• What this exercise asks:
1) Which soils and cap materials does the jar journal post below name as substrate options? List every one.
2) Carry the jar journal post below forward from its last sentence.

• Document segment:
· · · ·
# 1 Gallon Jar Journal



## Bbroush (Dec 17, 2012)

I’m not feeling super inspired but I have some ideas for this jar and would love some opinions. My plan for this jar for now is to NOT put any shrimp in it, at least until winter is over, because the room this is in tends to be around 66-70 degrees, which might be a bit too cold, plus my 8 RCS shrimp i put in my riparium haven’t started breeding yet, but we’ll see for the future. Likely for now it will strictly be planted and have a nerite or pond snail + I’ll likely transfer over some of the infinite number of baby MTS in my riparium, or that are in the vase. 


Substrate: I’m going to some sort of soil. Either some MGOC potting mix (which I tried to do with the vase) or I have a schultz potting soil that is more dirt & less wood that might work well, or MG garden soil. I’m planning on buying a cap of some sort. Probably either BDBS or just sand?
· · · ·
• Entries shown:
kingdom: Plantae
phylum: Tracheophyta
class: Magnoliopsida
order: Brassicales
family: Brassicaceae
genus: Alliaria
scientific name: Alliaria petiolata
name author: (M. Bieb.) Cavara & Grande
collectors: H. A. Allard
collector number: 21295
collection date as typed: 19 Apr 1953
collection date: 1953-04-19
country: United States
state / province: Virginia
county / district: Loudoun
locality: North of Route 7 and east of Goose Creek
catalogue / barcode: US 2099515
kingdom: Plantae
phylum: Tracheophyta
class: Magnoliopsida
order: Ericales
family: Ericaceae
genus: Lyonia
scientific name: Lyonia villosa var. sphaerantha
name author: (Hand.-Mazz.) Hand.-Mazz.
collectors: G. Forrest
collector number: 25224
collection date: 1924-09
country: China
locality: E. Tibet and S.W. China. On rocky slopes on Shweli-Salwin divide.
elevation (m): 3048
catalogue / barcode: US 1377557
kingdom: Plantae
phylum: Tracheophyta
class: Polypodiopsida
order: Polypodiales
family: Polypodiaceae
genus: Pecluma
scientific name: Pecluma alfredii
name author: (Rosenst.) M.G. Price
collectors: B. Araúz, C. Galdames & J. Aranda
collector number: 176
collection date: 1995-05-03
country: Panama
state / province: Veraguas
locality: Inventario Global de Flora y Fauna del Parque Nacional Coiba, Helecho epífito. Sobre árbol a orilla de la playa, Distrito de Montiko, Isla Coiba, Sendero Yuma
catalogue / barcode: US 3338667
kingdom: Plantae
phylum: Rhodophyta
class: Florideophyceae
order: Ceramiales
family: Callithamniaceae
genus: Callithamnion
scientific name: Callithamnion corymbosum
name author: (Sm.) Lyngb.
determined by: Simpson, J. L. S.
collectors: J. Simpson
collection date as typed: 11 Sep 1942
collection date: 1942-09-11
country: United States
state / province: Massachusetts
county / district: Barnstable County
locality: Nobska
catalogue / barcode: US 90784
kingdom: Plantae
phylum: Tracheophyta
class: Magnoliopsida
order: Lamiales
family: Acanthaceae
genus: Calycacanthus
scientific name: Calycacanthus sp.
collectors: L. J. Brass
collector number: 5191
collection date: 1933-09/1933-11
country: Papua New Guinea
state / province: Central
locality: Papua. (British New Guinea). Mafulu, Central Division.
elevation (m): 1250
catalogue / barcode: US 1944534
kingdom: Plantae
· · · ·
• Answers given:
1)
- MGOC potting mix
- Schultz potting soil
- MG garden soil
- BDBS
- sand

2)
Hardscape/Plants: 
Two thoughts: Either I could do some sort of rockscape in the middle with the anubias I just put in my riparium (or would it be happier in my low light aquarium?) or possibly a couple baby crypts I have that I could tranplant. 
I could also have some dead maple or birch tree branches that litter my lawn in the center and tie java moss to it to make a sort of tree.
Other than those two ideas I’m thinking of rescuing some of my monte carlo and staurogyne repens that are struggling in my riparium, (my planted plus 24/7 can’t be opened until christmas …..) and creating a carpet throughout the rest. 

I could also do some stems of ludwigia repens in the back and cabomba or anacharis. Or java fern. or maybe some telanthera cardinalis. My plan though is to have this at a light level that would really help the carpeting plants grow well. 

Lighting: I’m planning on using that clamp light with something in it. These are the options I have laying around
Tons of old CFLs that are 6500k, probably.
9.5 w 5000k LED BR30 (same as over my riparium currently)
15 watt 6400k PAR38 LED
Other assorted smaller Fin light LEDs I have from my days working in electronics.
That 7W LED desk lamp could possibly be used as well? (I’d prefer not to because I don’t have any other solutions for that vase.)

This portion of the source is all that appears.